Die Schalker konnten am Ende gar nicht richtig glauben, was ihnen da widerfahren war. Schließlich dominierten die Hanseaten zunächst die Partie, brachen dann aber völlig ein.

Wichtiges Spiel gegen Leverkusen

Die drei Punkte wurden den Gelsenkirchenern quasi auf dem Silbertablett präsentiert. Torhüter Timo Hildebrand schüttelte den Kopf. `Werder hat uns ein Geschenk gemacht", sagte er und hätte es auch auf sich beziehen können. Der Keeper freute sich einen Tag nach seinem 34. Geburtstag sichtlich über die Siegprämie.

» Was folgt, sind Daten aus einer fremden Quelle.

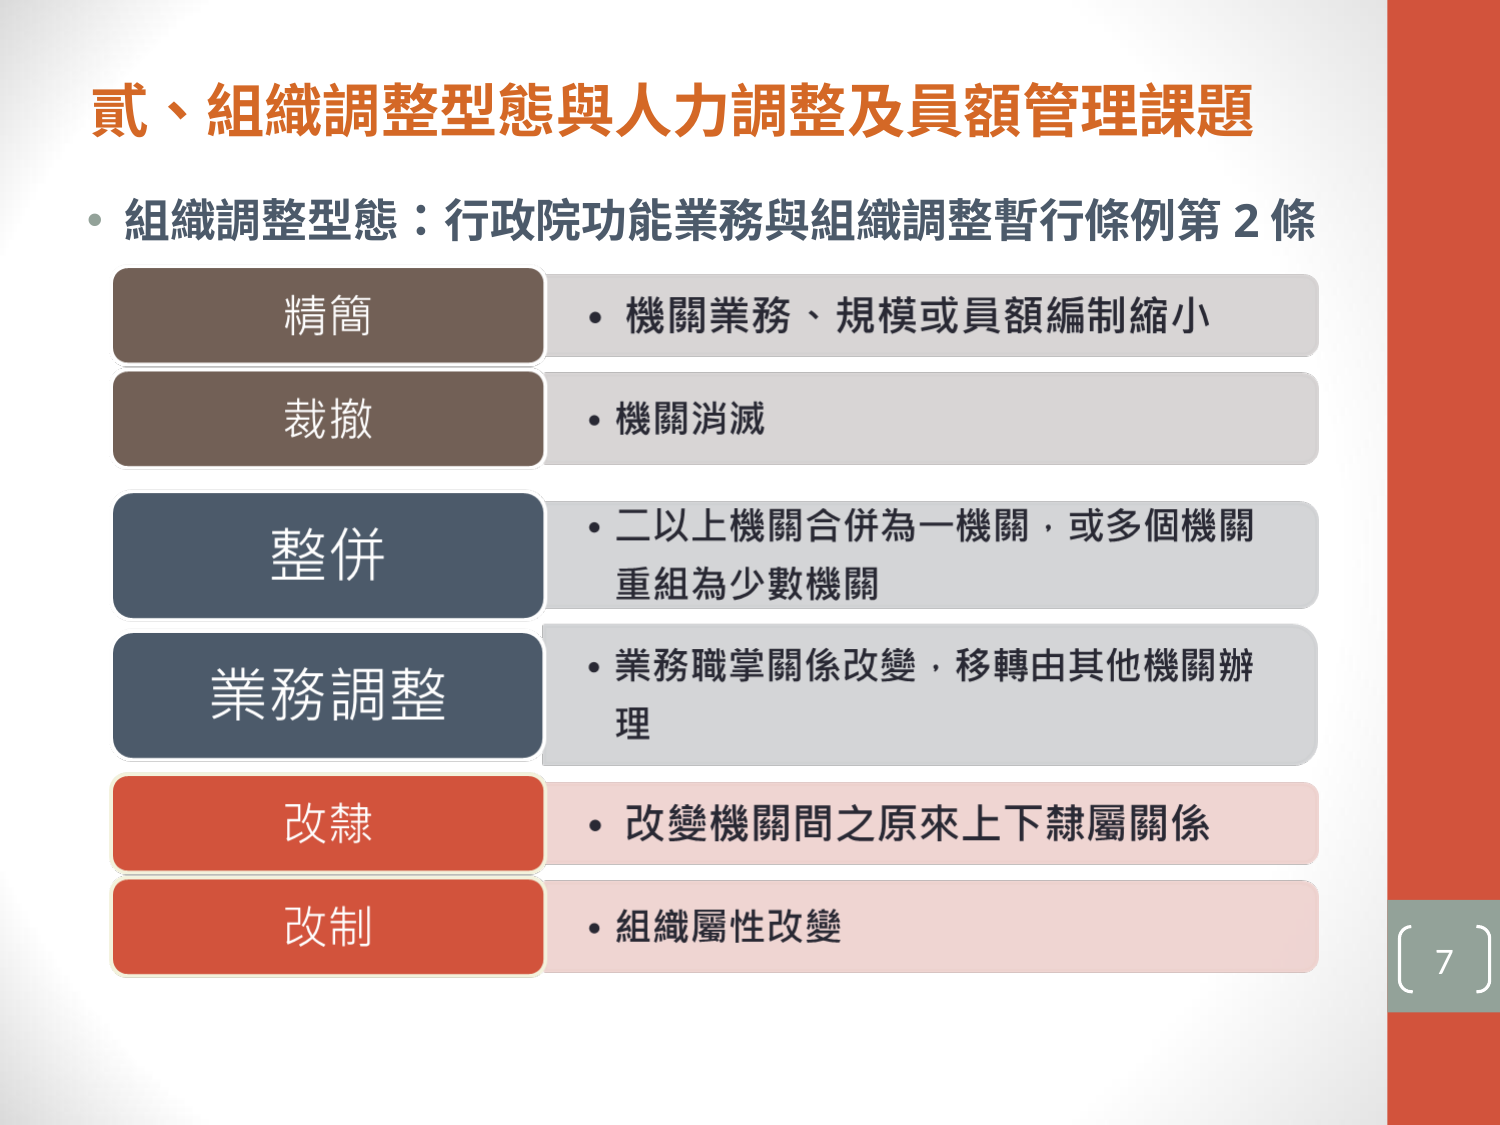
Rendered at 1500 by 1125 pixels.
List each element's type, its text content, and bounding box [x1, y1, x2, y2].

text_box <編號> [1399, 926, 1412, 992]
title 貳、組織調整型態與人力調整及員額管理課題 [74, 45, 1325, 173]
list 組織調整型態：行政院功能業務與組織調整暫行條例第2條 [53, 184, 1365, 1051]
picture [0, 0, 1387, 1125]
text_box <編號> [1477, 926, 1490, 992]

Ob nun glücklich oder nicht: Fakt ist, dass es mittlerweilwieder zu den Schalker Stärken gehört, die Schwächen des Gegners eiskalt auszunutzen. "Jeder hat noch einmal eine Schippe draufgelegt", sagte Kapitän Benedikt Höwedes, der nicht einen Zweikampf verlor, und richtete den Blick sofort nach vorn:

"Jetzt müssen wir gegen Leverkusen nachlegen." Mit einem Sieg gegen Bayer könnten die Königsblauen am kommenden Samstag bis auf einen Punkt an den Tabellendritten heranrücken. "Aber dann müssen wir wieder ein ganz anderes Gesicht zeigen", meinte Hildebrand.